_Directions for this task_: Return only those lines of the listing that hold the word "Curiosidades".

_Dataset records_:
————————
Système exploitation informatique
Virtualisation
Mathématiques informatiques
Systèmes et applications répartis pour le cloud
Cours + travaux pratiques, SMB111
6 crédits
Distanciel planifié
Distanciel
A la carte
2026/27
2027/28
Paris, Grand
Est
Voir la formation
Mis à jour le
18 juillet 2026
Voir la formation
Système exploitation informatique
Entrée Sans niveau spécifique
————————
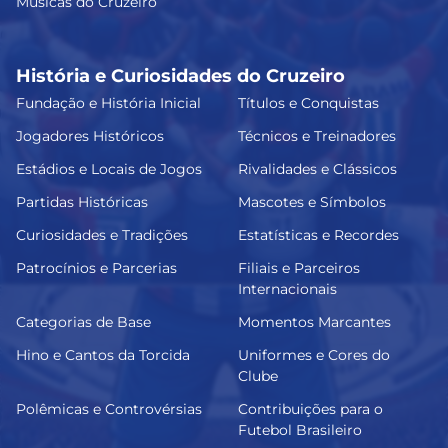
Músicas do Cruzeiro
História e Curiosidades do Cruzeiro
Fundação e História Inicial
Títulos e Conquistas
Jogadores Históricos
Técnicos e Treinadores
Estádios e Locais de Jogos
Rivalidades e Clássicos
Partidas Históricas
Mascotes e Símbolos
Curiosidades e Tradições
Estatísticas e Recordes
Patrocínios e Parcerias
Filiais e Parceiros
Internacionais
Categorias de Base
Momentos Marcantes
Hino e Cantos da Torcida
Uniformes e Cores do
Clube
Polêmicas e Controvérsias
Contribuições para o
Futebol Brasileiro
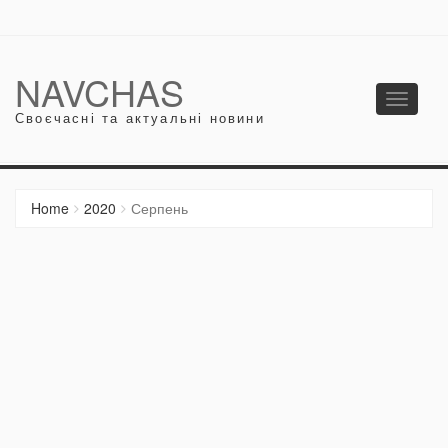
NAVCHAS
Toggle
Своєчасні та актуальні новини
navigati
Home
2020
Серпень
————————
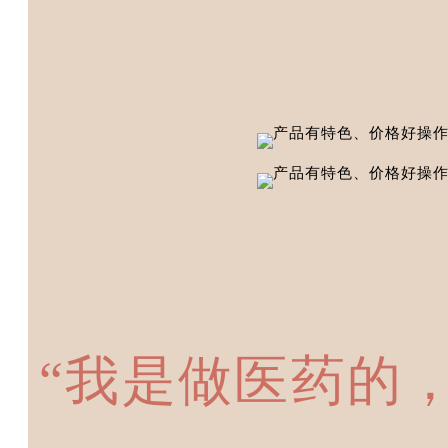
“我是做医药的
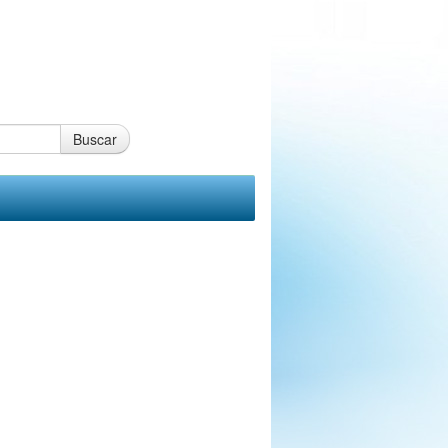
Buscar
————————
_Finished task_:
História e Curiosidades do Cruzeiro
Curiosidades e Tradições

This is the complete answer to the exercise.